Quality assessment for each study using the National Institutes of Health’s Quality Assessment Tool for Observational Cohort and Cross-Sectional Studies.
| 1 | 2 | 3 | 4 | 5 | 6 | 7 | 8 | 9 | 10 | 11 | 12 | 13 | 14 | D | |
|---|---|---|---|---|---|---|---|---|---|---|---|---|---|---|---|
| Cha et al., 2019 | * | * | * | * | ? | NA | NA | NA | * | NA | * | ? | NA | NA | ✢ |
| Chang et al., 2011 | * | * | * | * | ? | NA | NA | * | * | NA | CD | ? | NA | NA | ✢ |
| Chen et al., 2020 | * | * | * | * | * | NA | NA | NA | * | NA | * | ? | NA | NA | ✢ |
| Horibe et al., 2018 a | * | * | * | * | ? | NA | NA | * | * | NA | * | ? | NA | NA | ✢ |
| Horibe et al., 2018 b | * | * | * | * | ? | * | * | NA | * | − | * | ? | − | CD | → |
| Iwasaki et al., 2017 | * | * | * | * | ? | * | * | * | * | − | * | ? | * | CD | → |
| Kera 2016 | * | * | * | * | ? | NA | NA | * | * | NA | * | ? | NA | NA | ✢ |
| Kugimiya et al., 2021 | * | * | * | * | ? | NA | NA | NA | * | NA | * | ? | NA | NA | ✢ |
| Machida et al., 2017 | * | * | * | * | ? | NA | NA | NA | * | NA | NA | ? | NA | NA | ✢ |
| Molfenter et al., 2018 | * | * | * | * | ? | NA | NA | * | * | NA | * | ? | NA | NA | ✢ |
| Motokawa 2018 | * | * | * | * | ? | NA | NA | * | * | NA | * | ? | NA | NA | ✢ |
| Murakami et al., 2014 | * | * | * | * | ? | NA | NA | NA | * | NA | * | ? | NA | NA | ✢ |
| Nishida et al., 2021 | * | * | * | * | ? | NA | NA | * | * | NA | * | ? | NA | NA | ✢ |
| Nakamura et al., 2021 | * | * | ? | * | ? | NA | NA | − | * | NA | * | * | NA | NA | ✢ |
| Serra-Prat 2012 | * | * | * | * | * | NA | NA | − | − | NA | * | ? | NA | NA | ✢ |
| Suzuki et al., 2018 | * | * | ? | * | ? | NA | NA | NA | * | NA | * | ? | NA | NA | ✢ |
| Satake et al., 2019 | * | * | ? | * | ? | NA | NA | − | * | NA | * | ? | NA | NA | ✢ |
| Shimazaki et al., 2020 | * | * | * | * | ? | NA | NA | * | * | NA | * | ? | NA | NA | ✢ |
| Takeuchi et al., 2022 | * | * | * | * | − | * | * | NA | * | * | * | ? | * | CD | → |
| Tanaka et al., 2018 | * | * | * | * | ? | * | * | NA | * | * | * | ? | * | CD | → |
| Watanabe et al., 2017 | * | * | * | * | ? | NA | NA | * | * | NA | * | ? | NA | NA | ✢ |
| Weiss 2021 | * | − | ? | ? | ? | NA | NA | * | * | NA | * | ? | NA | NA | ✢ |
| Yamanashi et al., 2018 | * | * | * | * | ? | NA | NA | * | * | NA | * | ? | NA | NA | ✢ |
| Yoshida et al., 2022 | * | * | ? | * | * | NA | NA | * | * | NA | * | ? | NA | NA | ✢ |
*, yes; −, no; ?, not reported; ✢, cross-sectional study; →, prospective cohort study; NA, not applicable; CD, cannot determine; D, study design.
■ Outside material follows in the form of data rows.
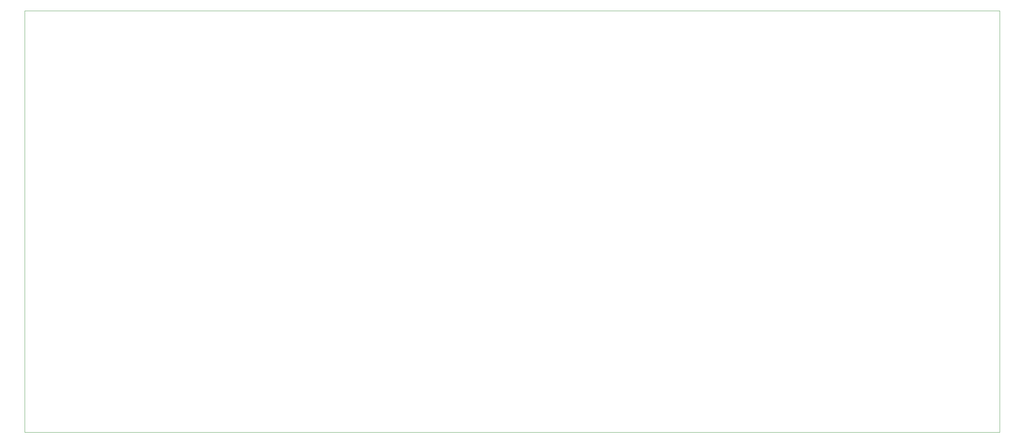
<source format=gbr>
G04 #@! TF.GenerationSoftware,KiCad,Pcbnew,5.1.5+dfsg1-2build2*
G04 #@! TF.CreationDate,2021-02-11T11:00:20+00:00*
G04 #@! TF.ProjectId,instruction,696e7374-7275-4637-9469-6f6e2e6b6963,rev?*
G04 #@! TF.SameCoordinates,Original*
G04 #@! TF.FileFunction,Profile,NP*
%FSLAX46Y46*%
G04 Gerber Fmt 4.6, Leading zero omitted, Abs format (unit mm)*
G04 Created by KiCad (PCBNEW 5.1.5+dfsg1-2build2) date 2021-02-11 11:00:20*
%MOMM*%
%LPD*%
G04 APERTURE LIST*
%ADD10C,0.100000*%
G04 APERTURE END LIST*
D10*
X262890000Y-38100000D02*
X262890000Y-140970000D01*
X25400000Y-38100000D02*
X262890000Y-38100000D01*
X25400000Y-140970000D02*
X25400000Y-38100000D01*
X262890000Y-140970000D02*
X25400000Y-140970000D01*
M02*

</source>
Criterion 1: Was the research question or objective in this paper clearly stated? Criterion 2: Was the study population clearly specified and defined? Criterion 3: Was the participation rate of eligible persons at least 50%? Criteria 4: Were all subjects selected or recruited from the same or similar populations (including the same time period)? Were inclusion and exclusion criteria for participation in the study prespecified and applied uniformly to all participants? Criterion 5: Was sample size justification, power description, or variance and effect estimates provided? Criterion 6: For the analyses in this study, were the exposure(s) of interest measured before the outcome(s) being measured? Criterion 7: Was the timeframe sufficient for association between exposure and outcome to become evident, if it existed? Criterion 8: For exposures that can vary in amount or level, did the study examine different levels of exposure as related to the outcome (e.g., categories of exposure or exposure measured as continuous variables)? Criterion 9: Were the exposure measures (independent variables) clearly defined, valid, reliable, and implemented consistently across all study participants? Criterion 10: Was the exposure(s) assessed more than once over time? Criterion 11: Were the outcome measures (dependent variables) clearly defined, valid, reliable, and implemented consistently across all study participants? Criterion 12: Were the outcome assessors blinded to the exposure status of participants? Criterion 13: Was the patient lost to follow-up after a baseline of 20% or less? Criterion 14: Were key potential confounding variables measured and adjusted statistically for their impact on the relationship between exposure(s) and outcome(s)?